Decide on the variables to be used in the factor analysis. A rule of thumb given in "The Essentials of Factor Analysis" by Dennis Child states that you need least five data points per variable; use your sample size to find the most suitable number of variables. In short, divide your sample size by five to determine how many variables you will include. For example, if you have an original sample size of 50, you should include at most 10 variables in your study.

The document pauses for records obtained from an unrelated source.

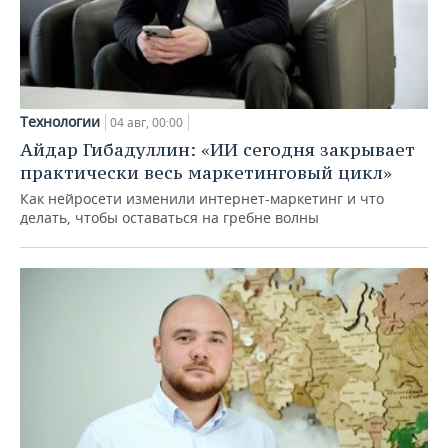
Технологии
04 авг, 00:00
Айдар Гибадуллин: «ИИ сегодня закрывает
практически весь маркетинговый цикл»
Как нейросети изменили интернет-маркетинг и что
делать, чтобы оставаться на гребне волны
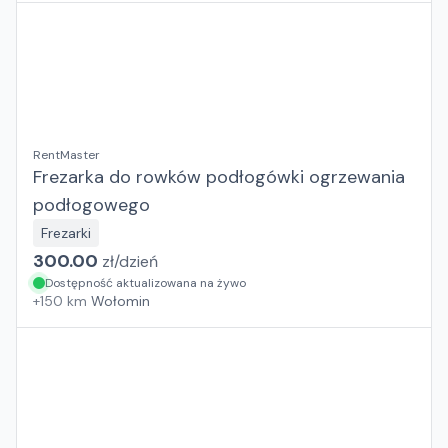
RentMaster
Frezarka do rowków podłogówki ogrzewania
podłogowego
Frezarki
300.00
zł/
dzień
Dostępność aktualizowana na żywo
+
150
km
Wołomin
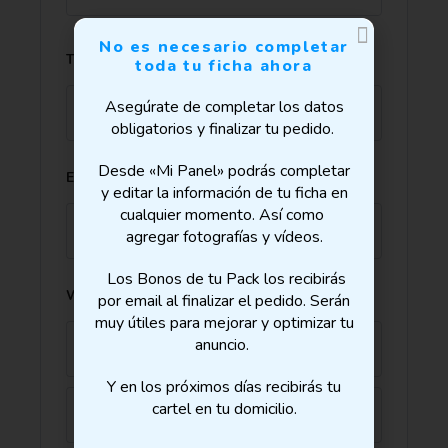
No es necesario completar
Teléfono
toda tu ficha ahora
Asegúrate de completar los datos
obligatorios y finalizar tu pedido.
Desde «Mi Panel» podrás completar
Email
y editar la información de tu ficha en
cualquier momento. Así como
agregar fotografías y vídeos.
Los Bonos de tu Pack los recibirás
Web
por email al finalizar el pedido. Serán
muy útiles para mejorar y optimizar tu
anuncio.
Y en los próximos días recibirás tu
cartel en tu domicilio.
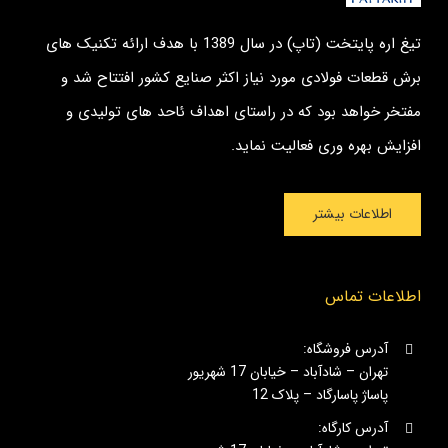
تیغ اره پایتخت (تاپ) در سال 1389 با هدف ارائه تکنیک های
برش قطعات فولادی مورد نیاز اکثر صنایع کشور افتتاح شد و
مفتخر خواهد بود که در راستای اهداف ئاحد های تولیدی و
افزایش بهره وری فعالیت نماید.
اطلاعات بیشتر
اطلاعات تماس
آدرس فروشگاه:
تهران – شادآباد – خیابان 17 شهریور
پاساژ پاسارگاد – پلاک 12
آدرس کارگاه:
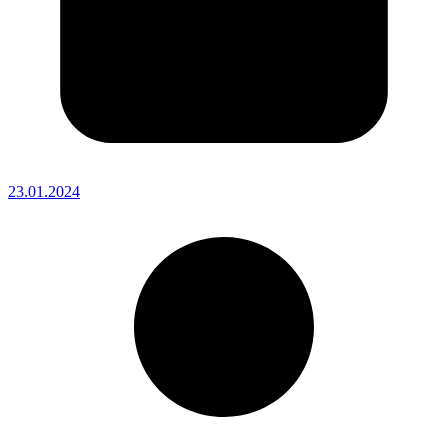
23.01.2024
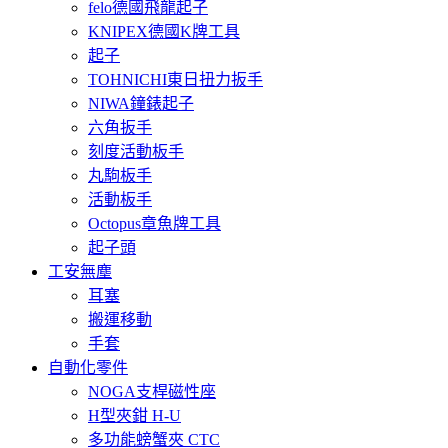
felo德國飛龍起子
KNIPEX德國K牌工具
起子
TOHNICHI東日扭力扳手
NIWA鐘錶起子
六角扳手
刻度活動板手
丸駒板手
活動板手
Octopus章魚牌工具
起子頭
工安無塵
耳塞
搬運移動
手套
自動化零件
NOGA支桿磁性座
H型夾鉗 H-U
多功能螃蟹夾 CTC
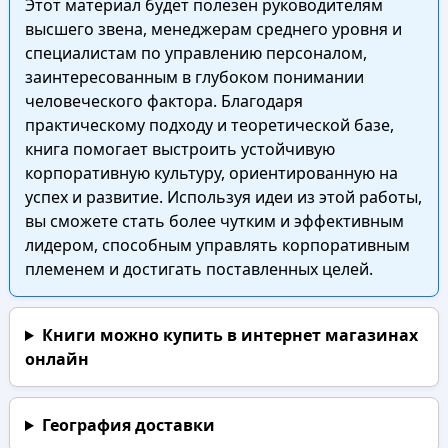
Этот материал будет полезен руководителям
высшего звена, менеджерам среднего уровня и
специалистам по управлению персоналом,
заинтересованным в глубоком понимании
человеческого фактора. Благодаря
практическому подходу и теоретической базе,
книга помогает выстроить устойчивую
корпоративную культуру, ориентированную на
успех и развитие. Используя идеи из этой работы,
вы сможете стать более чутким и эффективным
лидером, способным управлять корпоративным
племенем и достигать поставленных целей.
Книги можно купить в интернет магазинах
онлайн
География доставки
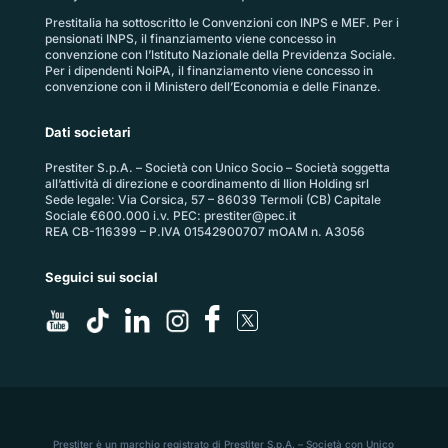
Prestitalia ha sottoscritto le Convenzioni con INPS e MEF. Per i
pensionati INPS, il finanziamento viene concesso in
convenzione con l’Istituto Nazionale della Previdenza Sociale.
Per i dipendenti NoiPA, il finanziamento viene concesso in
convenzione con il Ministero dell’Economia e delle Finanze.
Dati societari
Prestiter S.p.A. – Società con Unico Socio – Società soggetta
all’attività di direzione e coordinamento di Ilion Holding srl
Sede legale: Via Corsica, 57 – 86039 Termoli (CB) Capitale
Sociale €600.000 i.v. PEC:
prestiter@pec.it
REA CB-116399 – P.IVA 01542900707 mOAM n. A3056
Seguici sui social
Prestiter è un marchio registrato di Prestiter S.p.A. – Società con Unico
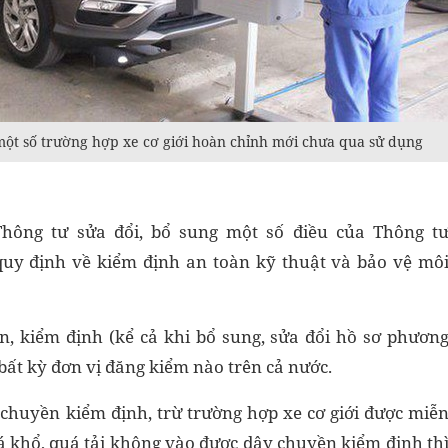
một số trường hợp xe cơ giới hoàn chỉnh mới chưa qua sử dụng
Thông tư sửa đổi, bổ sung một số điều của Thông t
uy định về kiểm định an toàn kỹ thuật và bảo vệ mô
ện, kiểm định (kể cả khi bổ sung, sửa đổi hồ sơ phươn
i bất kỳ đơn vị đăng kiểm nào trên cả nước.
 chuyền kiểm định, trừ trường hợp xe cơ giới được miễ
á khổ, quá tải không vào được dây chuyền kiểm định th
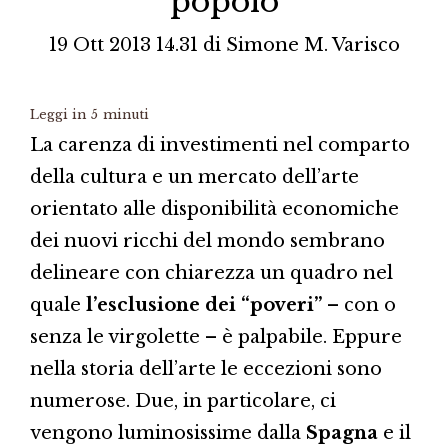
popolo
19 Ott 2013 14.31
di
Simone M. Varisco
Leggi in
5
minuti
La carenza di investimenti nel comparto
della cultura e un mercato dell’arte
orientato alle disponibilità economiche
dei nuovi ricchi del mondo sembrano
delineare con chiarezza un quadro nel
quale
l’esclusione dei “poveri”
– con o
senza le virgolette – è palpabile. Eppure
nella storia dell’arte le eccezioni sono
numerose. Due, in particolare, ci
vengono luminosissime dalla
Spagna
e il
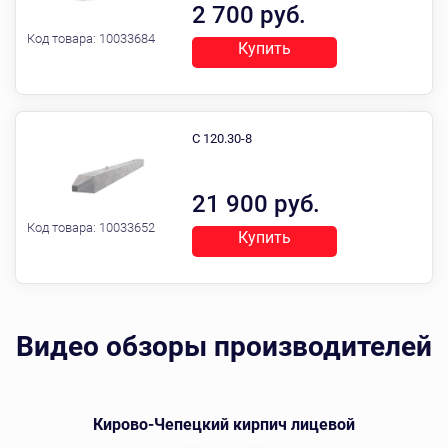
2 700 руб.
Код товара:
10033684
Купить
С 120.30-8
21 900 руб.
Код товара:
10033652
Купить
Видео обзоры производителей
Кирово-Чепецкий кирпич лицевой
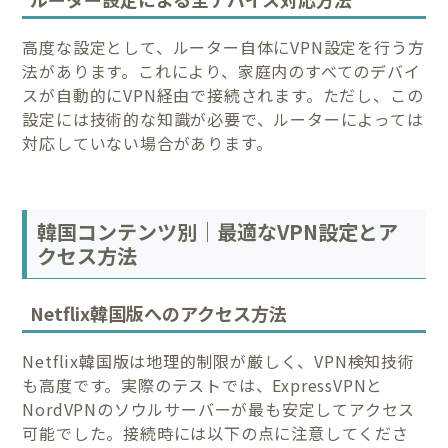
高度な設定として、ルーター自体にVPN設定を行う方
法があります。これにより、家庭内のすべてのデバイ
スが自動的にVPN経由で接続されます。ただし、この
設定には技術的な知識が必要で、ルーターによっては
対応していない場合があります。
韓国コンテンツ別｜最適なVPN設定とア
クセス方法
Netflix韓国版へのアクセス方法
Netflix韓国版は地理的制限が厳しく、VPN検知技術
も高度です。実際のテストでは、ExpressVPNと
NordVPNのソウルサーバーが最も安定してアクセス
可能でした。接続時には以下の点に注意してくださ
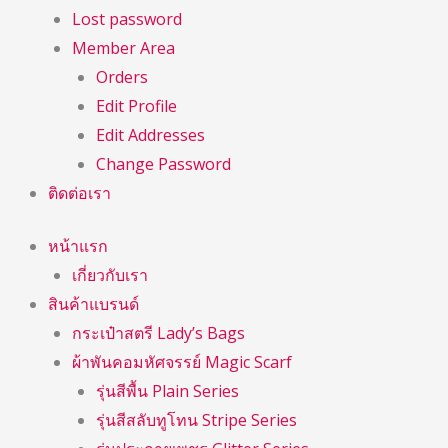
Lost password
Member Area
Orders
Edit Profile
Edit Addresses
Change Password
ติดต่อเรา
หน้าแรก
เกี่ยวกับเรา
สินค้าแบรนด์
กระเป๋าสตรี Lady’s Bags
ผ้าพันคอมหัศจรรย์ Magic Scarf
รุ่นสีพื้น Plain Series
รุ่นสีสลับทูโทน Stripe Series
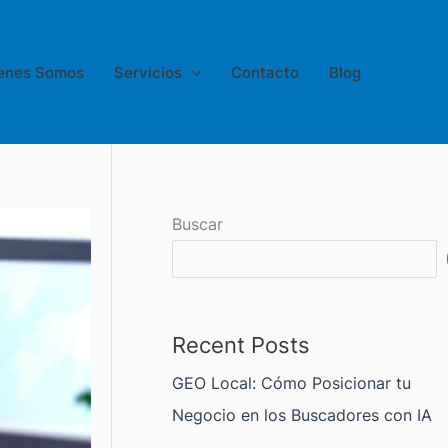
enes Somos
Servicios
Contacto
Blog
Buscar
Recent Posts
GEO Local: Cómo Posicionar tu
Negocio en los Buscadores con IA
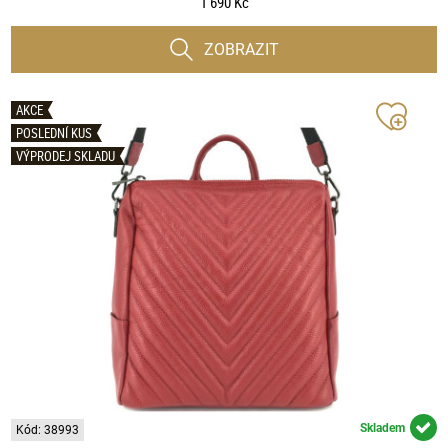
1 690 Kč
ZOBRAZIT
AKCE
POSLEDNÍ KUS
VÝPRODEJ SKLADU
Skladem
Kód: 38993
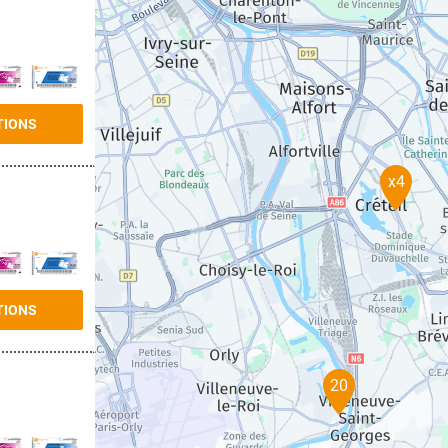
TIONS
x4
TIONS
20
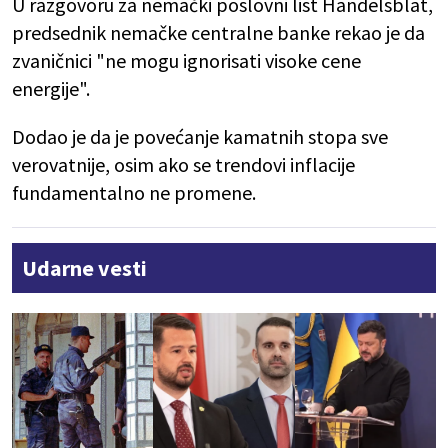
U razgovoru za nemački poslovni list Handelsblat,
predsednik nemačke centralne banke rekao je da
zvaničnici "ne mogu ignorisati visoke cene
energije".
Dodao je da je povećanje kamatnih stopa sve
verovatnije, osim ako se trendovi inflacije
fundamentalno ne promene.
Udarne vesti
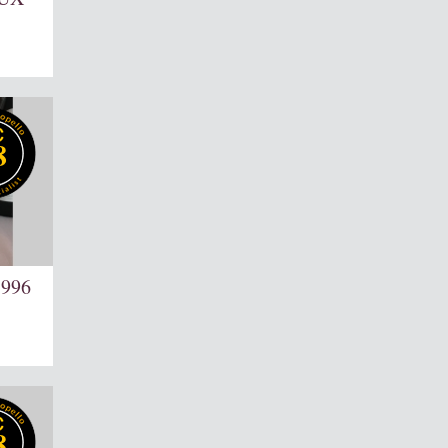
8
1996
8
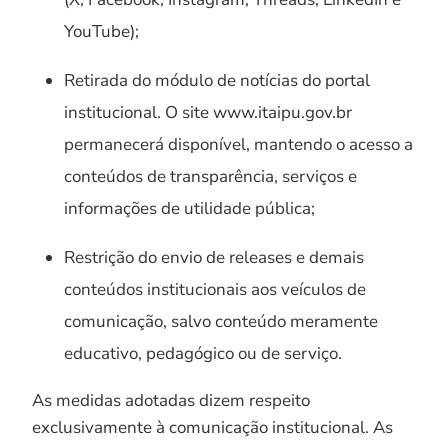
YouTube);
Retirada do módulo de notícias do portal
institucional. O site www.itaipu.gov.br
permanecerá disponível, mantendo o acesso a
conteúdos de transparência, serviços e
informações de utilidade pública;
Restrição do envio de releases e demais
conteúdos institucionais aos veículos de
comunicação, salvo conteúdo meramente
educativo, pedagógico ou de serviço.
As medidas adotadas dizem respeito
exclusivamente à comunicação institucional. As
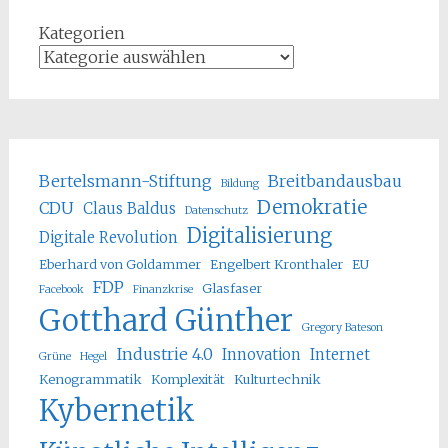
Kategorien
Bertelsmann-Stiftung
Breitbandausbau
Bildung
Demokratie
CDU
Claus Baldus
Datenschutz
Digitalisierung
Digitale Revolution
Eberhard von Goldammer
Engelbert Kronthaler
EU
FDP
Glasfaser
Facebook
Finanzkrise
Gotthard Günther
Gregory Bateson
Industrie 4.0
Innovation
Internet
Grüne
Hegel
Kenogrammatik
Komplexität
Kulturtechnik
Kybernetik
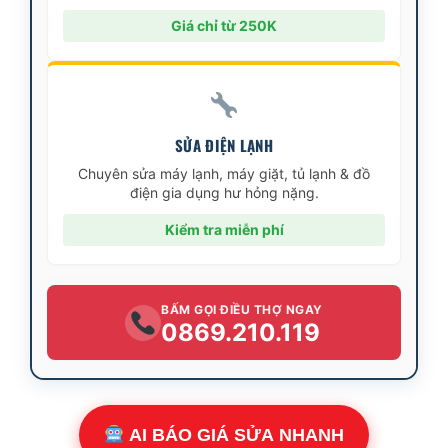
Giá chỉ từ 250K
SỬA ĐIỆN LẠNH
Chuyên sửa máy lạnh, máy giặt, tủ lạnh & đồ
điện gia dụng hư hỏng nặng.
Kiểm tra miễn phí
BẤM GỌI ĐIỀU THỢ NGAY
0869.210.119
AI BÁO GIÁ SỬA NHANH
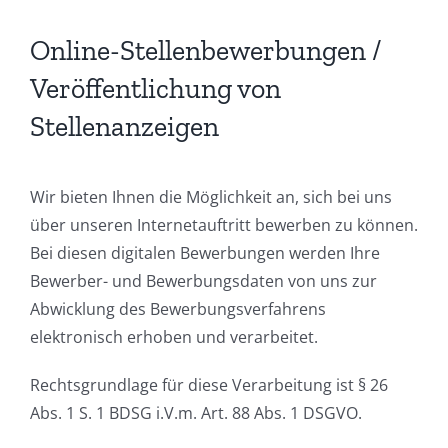
Online-Stellenbewerbungen /
Veröffentlichung von
Stellenanzeigen
Wir bieten Ihnen die Möglichkeit an, sich bei uns
über unseren Internetauftritt bewerben zu können.
Bei diesen digitalen Bewerbungen werden Ihre
Bewerber- und Bewerbungsdaten von uns zur
Abwicklung des Bewerbungsverfahrens
elektronisch erhoben und verarbeitet.
Rechtsgrundlage für diese Verarbeitung ist § 26
Abs. 1 S. 1 BDSG i.V.m. Art. 88 Abs. 1 DSGVO.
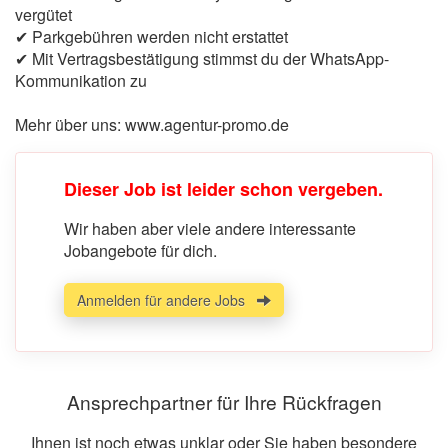
vergütet
✔ Parkgebühren werden nicht erstattet
✔ Mit Vertragsbestätigung stimmst du der WhatsApp-
Kommunikation zu
Mehr über uns: www.agentur-promo.de
Dieser Job ist leider schon vergeben.
Wir haben aber viele andere interessante
Jobangebote für dich.
Anmelden für andere Jobs
Ansprechpartner für Ihre Rückfragen
Ihnen ist noch etwas unklar oder Sie haben besondere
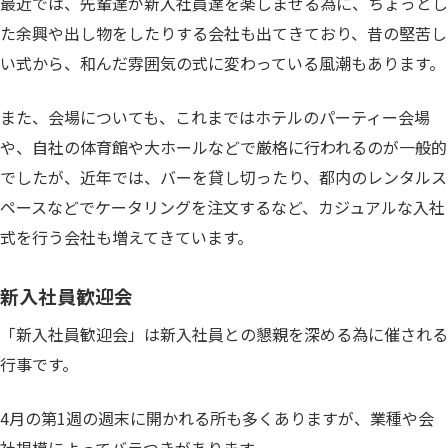
最近では、先輩達が新入社員達を楽しませる為に、ちょっとし
た余興や出し物をしたりする会社も出てきており、昔の堅苦し
い式から、和んだ雰囲気の式に変わっている風潮もあります。
また、会場についても、これまではホテルのパーティー会場
や、自社の体育館や大ホールなどで厳格に行われるのが一般的
でしたが、近年では、バーを貸し切ったり、都内のレンタルス
ペースなどでケータリングを注文するなど、カジュアルな入社
式を行う会社も増えてきています。
新入社員歓迎会
「新入社員歓迎会」は新入社員との懇親を深める為に催される
行事です。
4月の第1週の週末に開かれる所も多くありますが、業種や会
社規模によってバラつきがあります。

Find the number of factors. Run principal components analysis on your data. Plot the eigenvalues from the output of the principal components analysis against the principal components. Find the last principal component with an eigenvalue greater than one. The number labeling this principal component will be the number of factors for your factor analysis. If you see the third principal component's eigenvalue drop below one, then your number of factors will be three.
Apply the common factor model to the data. Initialize the communalities as the squared multiple correlations. The common factor model will yield a solution in terms of factors. You can treat these factors as new variables, representing a simplification of the original variables. As an example, if you included 10 variables and calculated three factors, you have reduced the full individual meanings of these 10 variables into three factors.
Interpret the factors. Apply multiple forms of rotation to the factors from the common factor model. Two common methods of rotation are Kaiser's varimax rotation and the quartimax rotation. Rotate your solution until you can interpret it easily in ordinary language. For example, if you were analyzing cars through factor analysis and you rotate your variables so that "luxury" and "quality" load onto the same factor, you may interpret this factor as "reputation." Likewise, if you find that "durability" and "performance" load onto the same factor, an interpretation of "practicality" would be suitable.